- _EXERCISE DIRECTIONS_
Gather every line in the items below that contains the word "Configurações", and reproduce each line in full.

- _INPUT_
========================================================================
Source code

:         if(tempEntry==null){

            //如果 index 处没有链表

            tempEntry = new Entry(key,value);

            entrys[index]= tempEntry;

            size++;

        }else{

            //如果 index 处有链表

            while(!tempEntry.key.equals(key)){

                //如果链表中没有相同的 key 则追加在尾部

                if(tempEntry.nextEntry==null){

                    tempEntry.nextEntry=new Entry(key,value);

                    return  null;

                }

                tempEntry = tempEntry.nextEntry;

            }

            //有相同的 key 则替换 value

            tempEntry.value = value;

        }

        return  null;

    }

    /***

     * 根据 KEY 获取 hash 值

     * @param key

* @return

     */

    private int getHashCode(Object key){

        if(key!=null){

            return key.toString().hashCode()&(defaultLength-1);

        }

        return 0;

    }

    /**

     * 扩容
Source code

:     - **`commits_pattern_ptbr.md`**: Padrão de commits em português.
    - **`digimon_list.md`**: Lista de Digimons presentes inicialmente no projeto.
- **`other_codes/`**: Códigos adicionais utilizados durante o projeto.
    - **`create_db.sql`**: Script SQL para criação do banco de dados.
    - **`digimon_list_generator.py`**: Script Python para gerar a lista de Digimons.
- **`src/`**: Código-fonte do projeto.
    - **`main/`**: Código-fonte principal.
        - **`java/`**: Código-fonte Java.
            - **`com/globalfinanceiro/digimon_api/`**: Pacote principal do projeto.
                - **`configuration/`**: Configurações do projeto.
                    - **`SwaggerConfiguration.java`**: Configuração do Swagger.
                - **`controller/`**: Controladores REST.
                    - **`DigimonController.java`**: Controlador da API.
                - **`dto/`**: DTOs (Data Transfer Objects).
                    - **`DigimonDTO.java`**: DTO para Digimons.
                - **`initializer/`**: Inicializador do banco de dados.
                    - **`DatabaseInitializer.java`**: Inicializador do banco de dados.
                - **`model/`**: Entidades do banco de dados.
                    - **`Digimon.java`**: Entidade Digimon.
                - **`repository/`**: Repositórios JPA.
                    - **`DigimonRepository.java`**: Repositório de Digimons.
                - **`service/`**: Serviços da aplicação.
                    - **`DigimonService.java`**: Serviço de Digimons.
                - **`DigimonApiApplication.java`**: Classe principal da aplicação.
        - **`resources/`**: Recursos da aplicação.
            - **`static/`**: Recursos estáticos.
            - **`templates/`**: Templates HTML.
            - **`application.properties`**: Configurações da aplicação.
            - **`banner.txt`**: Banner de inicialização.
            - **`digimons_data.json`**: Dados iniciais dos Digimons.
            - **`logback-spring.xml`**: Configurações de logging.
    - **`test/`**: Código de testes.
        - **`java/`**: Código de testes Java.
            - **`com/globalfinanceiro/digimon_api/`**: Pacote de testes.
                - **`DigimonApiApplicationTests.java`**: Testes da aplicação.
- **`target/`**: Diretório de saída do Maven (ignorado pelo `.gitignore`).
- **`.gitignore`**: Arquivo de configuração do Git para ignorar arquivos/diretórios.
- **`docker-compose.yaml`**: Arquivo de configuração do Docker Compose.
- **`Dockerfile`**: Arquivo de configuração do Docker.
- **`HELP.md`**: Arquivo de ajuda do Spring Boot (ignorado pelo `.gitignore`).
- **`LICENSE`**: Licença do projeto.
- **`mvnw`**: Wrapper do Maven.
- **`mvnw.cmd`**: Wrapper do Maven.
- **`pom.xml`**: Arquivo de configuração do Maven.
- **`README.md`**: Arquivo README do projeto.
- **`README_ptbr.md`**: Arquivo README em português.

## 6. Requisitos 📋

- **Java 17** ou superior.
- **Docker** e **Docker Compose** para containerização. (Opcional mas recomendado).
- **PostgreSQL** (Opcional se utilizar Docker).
========================================================================
- _EXPECTED ANSWER_
                - **`configuration/`**: Configurações do projeto.
            - **`application.properties`**: Configurações da aplicação.
            - **`logback-spring.xml`**: Configurações de logging.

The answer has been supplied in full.